Unborn babies feel pain early, the existence of fetal pain is one of the many discoveries that have come from the intricate and mysterious world of the unborn child. "In instances when a fetal bladder is obstructed and we need to go in and puncture it to drain the bladder, the unborn baby will pull away," explains Dr. Steven Calvin, a practicing periantologist and chair of the program of Human Rights in Medicine at the University of Minnesota. "The neural pathways are present for pain to be experienced quite early by unborn babies."

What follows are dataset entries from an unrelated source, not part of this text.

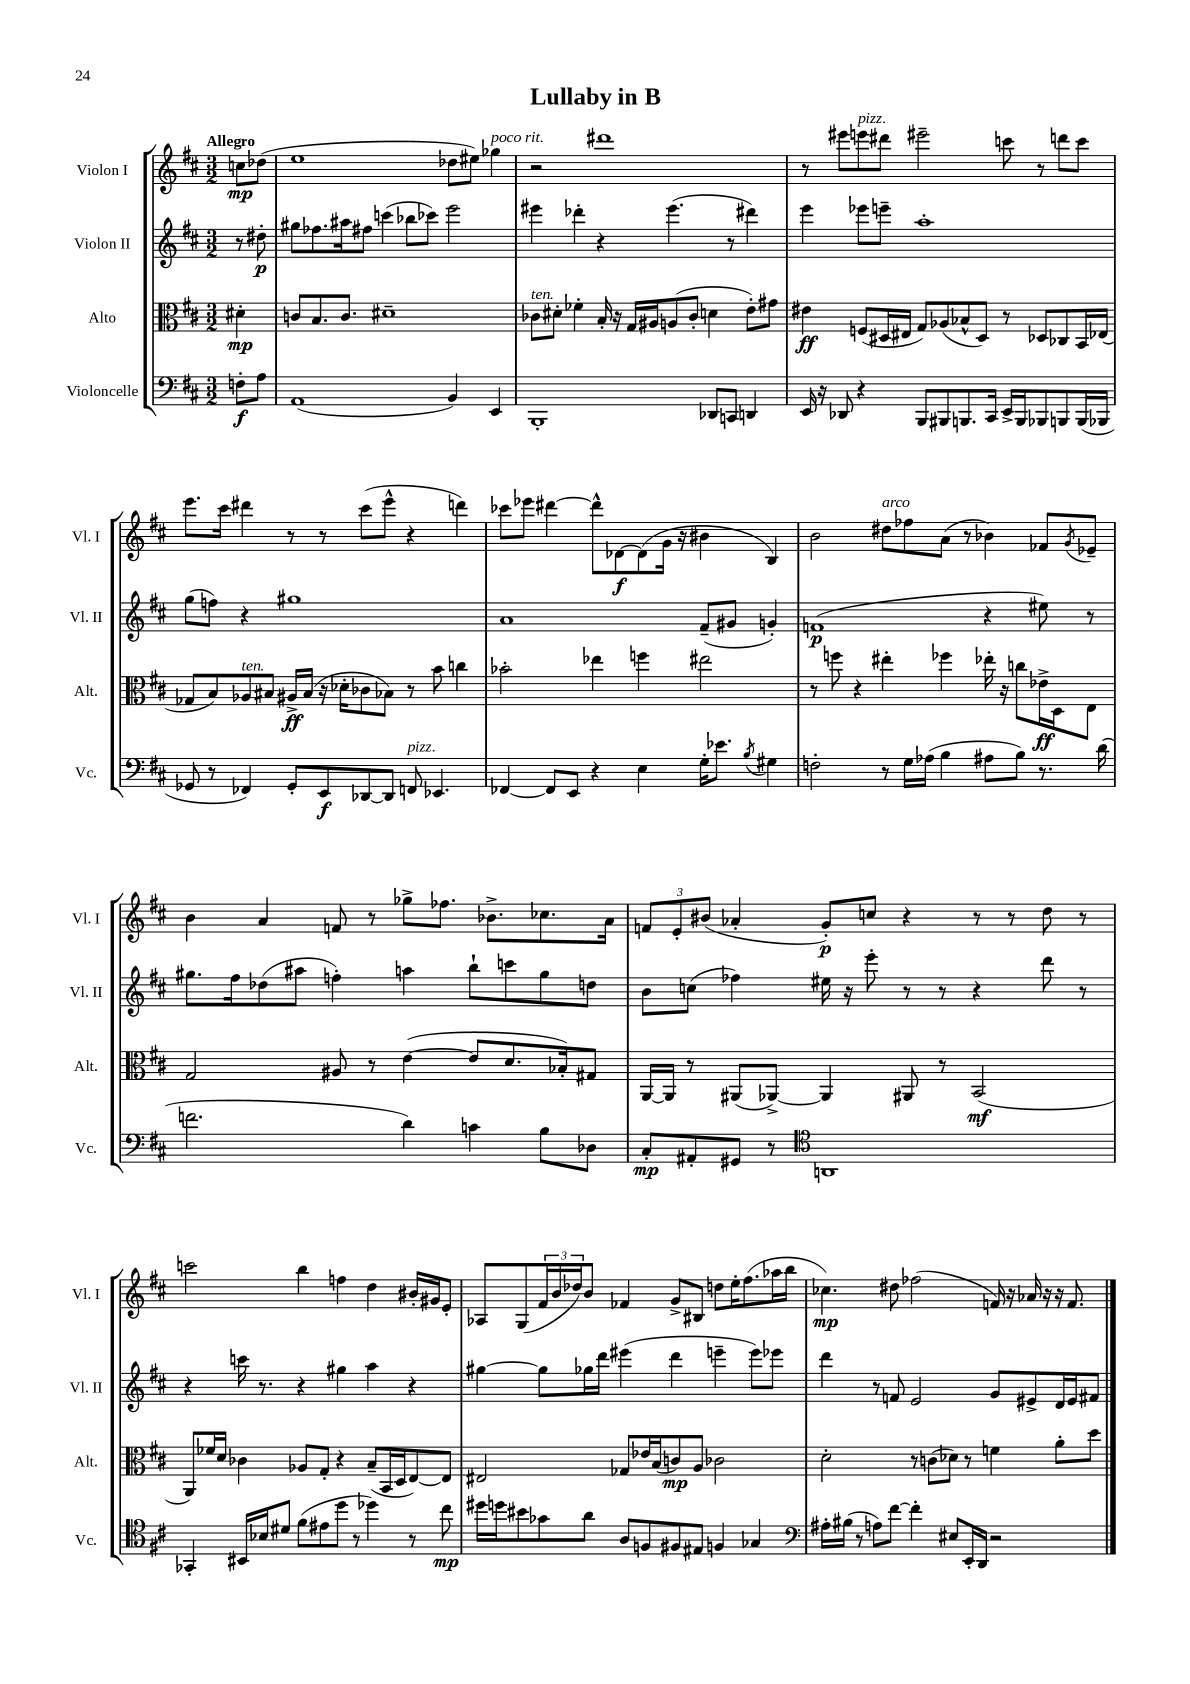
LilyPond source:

\header { title = "Lullaby in B" }
<<
\new StaffGroup <<
\new Staff = "s0" \with { instrumentName = "Violon I" shortInstrumentName = "Vl. I" } {
    \clef treble \key d \major \numericTimeSignature \time 3/2 \partial 4 \tempo "Allegro"
    c''8\mp des''8( |
    e''1 des''8 eis''8) ges''4^\markup { \italic "poco rit." } |
    r2 dis'''1 |
    r8 eis'''8 e'''8^\markup { \italic "pizz." } dis'''8 eis'''2-- c'''8 r8 d'''8 c'''8 |
    e'''8. cis'''16 dis'''4 r8 r8 cis'''8( e'''8-^ r4 d'''4) |
    ces'''8 ees'''8 dis'''4~ dis'''8-^ des'8~\f des'8( g'16 r16 bis'4 b4) |
    b'2 dis''8^\markup { \italic "arco" } fes''8 a'8( r8 bes'4) fes'8 \acciaccatura { g'8 } ees'8-- |
    b'4 a'4 f'8 r8 ges''8-> fes''8. bes'8.-> ces''8. a'16 |
    \tuplet 3/2 { f'8 e'8-. bis'8( } aes'4-. g'8-.\p) c''8 r4 r8 r8 d''8 r8 |
    c'''2 b''4 f''4 d''4 bis'16-. gis'16 e'8-. |
    aes8 g8( \tuplet 3/2 { fis'16 b'16 des''16) } b'8 fes'4 g'8-> bis8 d''8 e''16-. fis''8.( aes''16 b''16 |
    ces''4.\mp) dis''8 fes''2( f'16) r16 aes'16 r16 r16 f'8. \bar "|." |
}
\new Staff = "s1" \with { instrumentName = "Violon II" shortInstrumentName = "Vl. II" } {
    \clef treble \key d \major \numericTimeSignature \time 3/2 \partial 4
    r8 dis''8-.\p |
    gis''8 fes''8. ais''16 fis''8 c'''4( bes''8 ces'''8) e'''2 |
    eis'''4 des'''4-. r4 eis'''4.( r8 dis'''4) |
    e'''4 ees'''8 e'''8-- a''1-. |
    g''8( f''8) r4 gis''1 |
    a'1 fis'8--( gis'8 g'4-.) |
    f'1\p( r4 eis''8) r8 |
    gis''8. fis''16 des''8( ais''8 f''4-.) a''4 b''8-! c'''8 gis''8 d''8 |
    b'8 c''8( fes''4) eis''16 r16 e'''8-. r8 r8 r4 d'''8 r8 |
    r4 c'''16 r8. r4 gis''4 a''4 r4 |
    gis''4~ gis''8 ges''16 d'''16 eis'''4( d'''4 e'''4-- e'''8) ees'''8 |
    d'''4 r8 f'8 e'2 g'8 eis'8-> d'16 eis'16 fis'8 \bar "|." |
}
\new Staff = "s2" \with { instrumentName = "Alto" shortInstrumentName = "Alt." } {
    \clef alto \key d \major \numericTimeSignature \time 3/2 \partial 4
    dis'4-.\mp |
    c'8 b8. c'8. dis'1-- |
    ces'8^\markup { \italic "ten." } dis'8-. fes'4-. b16-. r16 g16 ais16 a8( ces'8-. d'4 e'8-.) gis'8 |
    eis'4\ff f8( dis16 eis16 g8) aes8( bes8-^ dis8) r8 des8 ces8 b,16 ees16( |
    ges8 b8) aes8^\markup { \italic "ten." } bis8 ais16->\ff bis16( r16 des'16-. ces'8 bes8) r8 b'8 c''4 |
    bes'2-. ees''4 f''4 eis''2 |
    r8 f''8 r4 eis''4-. fes''4 ees''16-. r16 c''8 ees'16->\ff d16 e8 |
    g2 ais8 r8 e'4~( e'8 d'8. bes16-.) gis8 |
    a,16~ a,16 r8 ais,8( aes,8~->) aes,4 ais,8 r8 b,2\mf( |
    a,8) fes'16 d'16 ces'4 aes8 g8-. r4 b8--( b,16 d16 e8~) e8 |
    eis2 ges8 ees'16 b16( c'8\mp) a8 ces'2 |
    d'2-. r8 c'8( des'8) r8 f'4 a'8-. d''8 \bar "|." |
}
\new Staff = "s3" \with { instrumentName = "Violoncelle" shortInstrumentName = "Vc." } {
    \clef bass \key d \major \numericTimeSignature \time 3/2 \partial 4
    f8-.\f a8 |
    a,1( b,4) e,4 |
    b,,1-. des,8 c,8 d,4 |
    e,16 r16 des,8 r4 b,,8 bis,,8 b,,8. cis,16 e,16-> b,,16 bes,,8 b,,8 b,,16( bes,,16 |
    ges,8 r8 fes,4) ges,8-. e,8\f des,8~ des,8 f,8^\markup { \italic "pizz." } ees,4. |
    fes,4~ fes,8 e,8 r4 e4 g16-. ees'8. \acciaccatura { b8 } gis4 |
    f2-. r8 g16 aes16( b4 ais8 b8) r8. d'16( |
    f'2. d'4) c'4 b8 des8 |
    cis8-.\mp ais,8-. gis,8 r8 \clef tenor a,1 |
    ges,4-. bis,16 bes16 dis'8 fis'8( eis'8 d''8 r8 des''4) r8 cis''8\mp |
    dis''16 d''16 bis'8 ges'8 a'8 a8 f8 fis8 eis8 f4 ges4 |
    \clef bass ais16-. bis16( r8 a8) fis'8~ fis'4-. eis8 e,16-. d,16 r2 \bar "|." |
}
>>
>>
\layout { \context { \Score \remove "Bar_number_engraver" } }
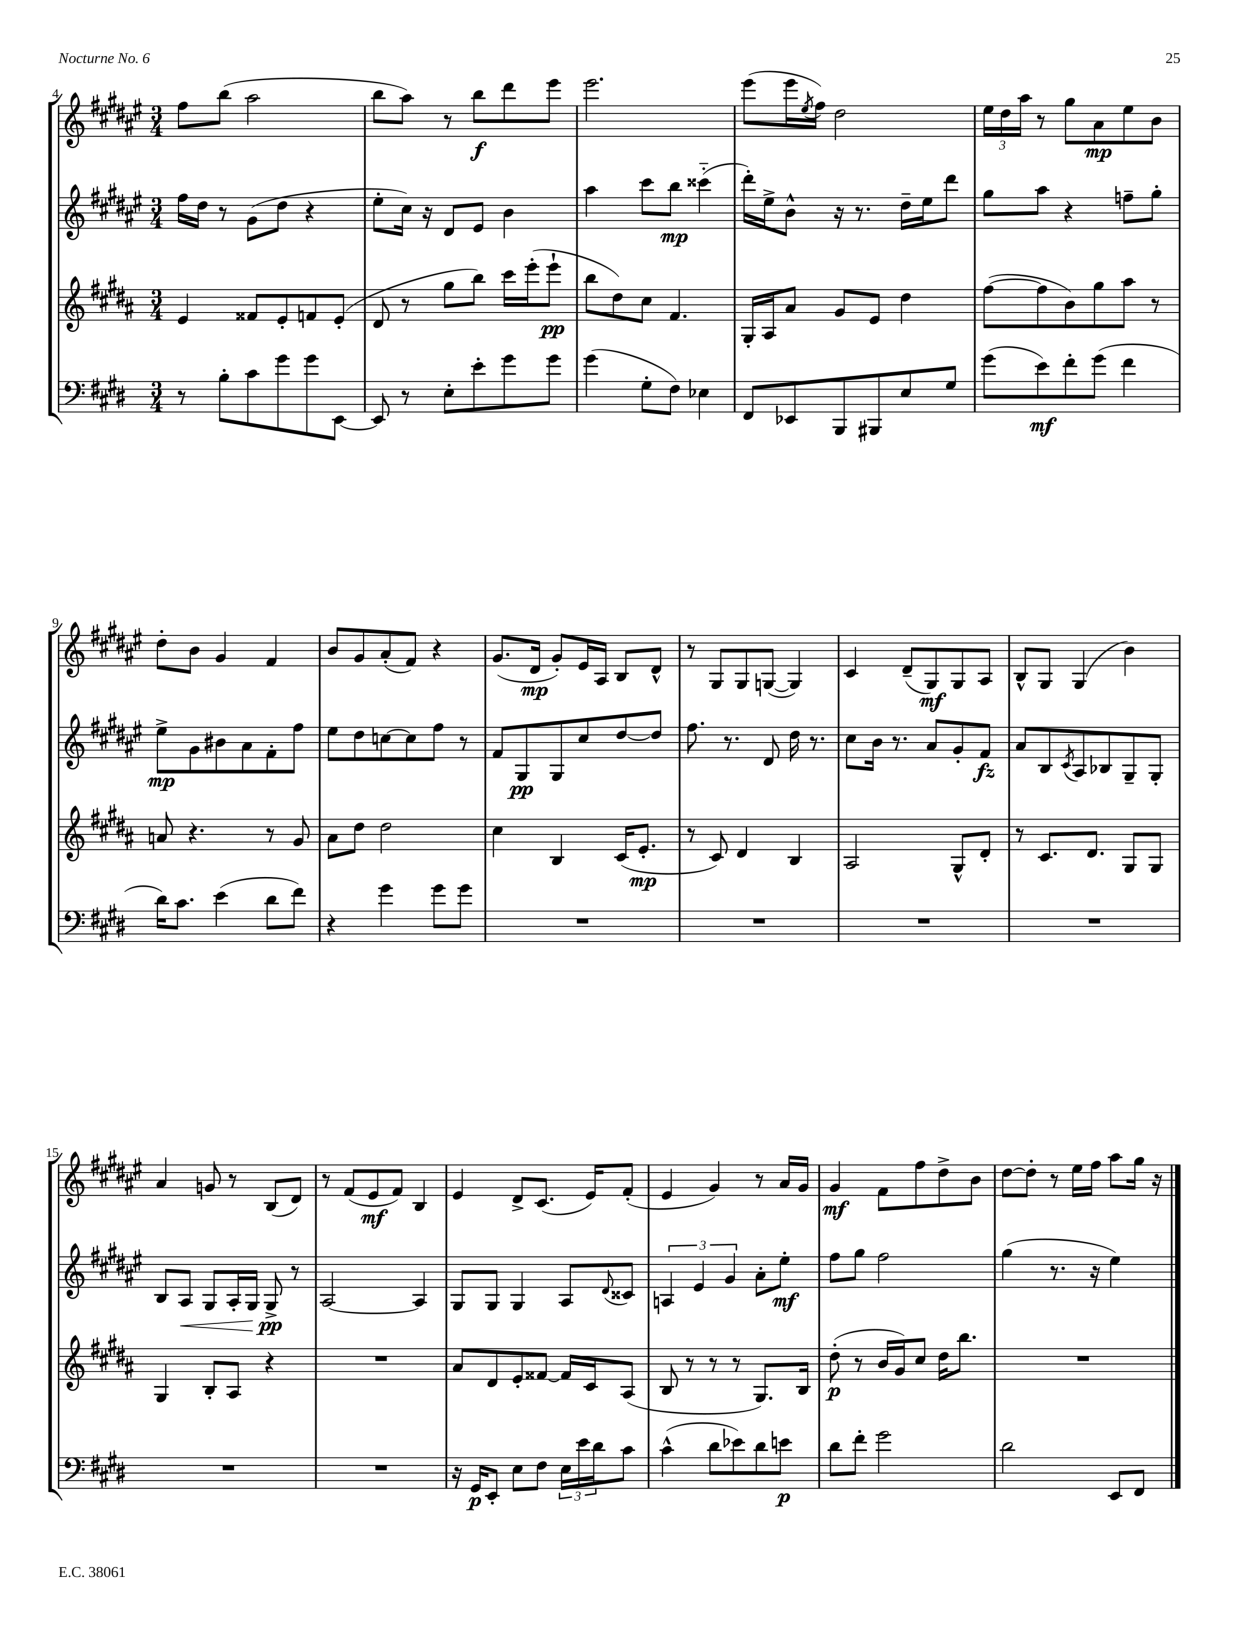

Since medical researchers now widely agree that unborn babies at 20 to 24 weeks gestation experience pain during prenatal surgery, they most certainly feel pain during abortion. The obvious conclusion is that millions of aborted unborn children have silently suffered in their final minutes of life. The most common methods used to abort unborn babies at 20 weeks gestation or more involve sharp-edged instruments to cut, tear and twist the baby's body into pieces, which are extracted from the womb. In a partial-birth abortion, the unborn baby is delivered feet first, except for the head, which is punctured at the base of the skull with a sharp object. The brains are then suctioned out, killing the child.

For decades, abortionists and abortion advocates have tried to convince people that physical suffering for unborn children during abortion is a myth. Abortion became legal in the United States before sonograms became prevalent or photos of human life in the womb were readily accessible. Abortion became legal before researchers had taken time to study the issue of fetal pain. However, mounting new scientific evidence is removing any doubt that unborn children do, indeed, feel intense pain.